Prompt » Copy out each line of the data below without any changes, omitting the pictures.

-- begin Material --

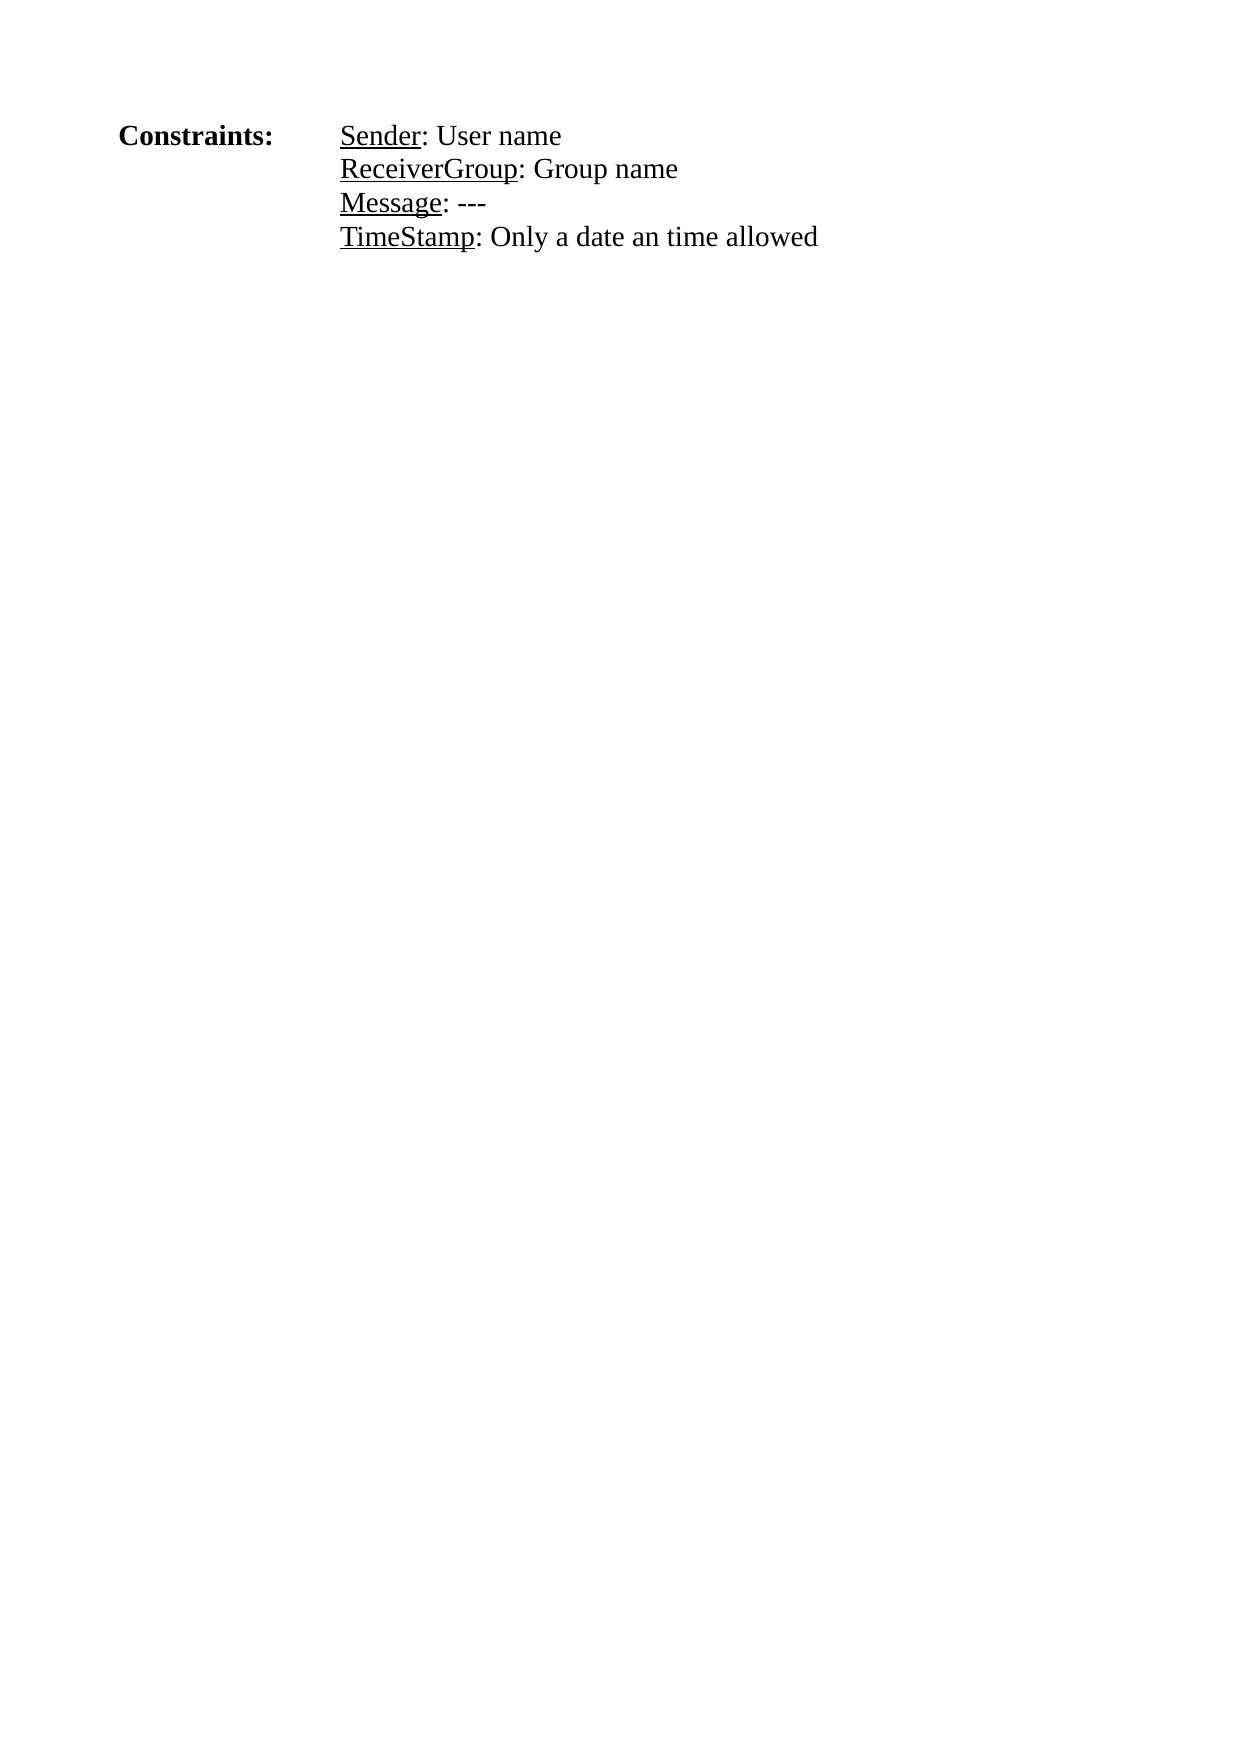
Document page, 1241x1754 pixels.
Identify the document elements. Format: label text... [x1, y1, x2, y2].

text Constraints: Sender: User name [118, 118, 1122, 152]
text TimeStamp: Only a date an time allowed [118, 219, 1122, 252]
text Message: --- [118, 185, 1122, 219]
text ReceiverGroup: Group name [118, 152, 1122, 185]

-- end Material --

Task response »
Document page, 1241x1754 pixels.
Identify the document elements. Format: label text... [x1, y1, x2, y2].

text Constraints: Sender: User name [118, 118, 1122, 152]
text TimeStamp: Only a date an time allowed [118, 219, 1122, 252]
text Message: --- [118, 185, 1122, 219]
text ReceiverGroup: Group name [118, 152, 1122, 185]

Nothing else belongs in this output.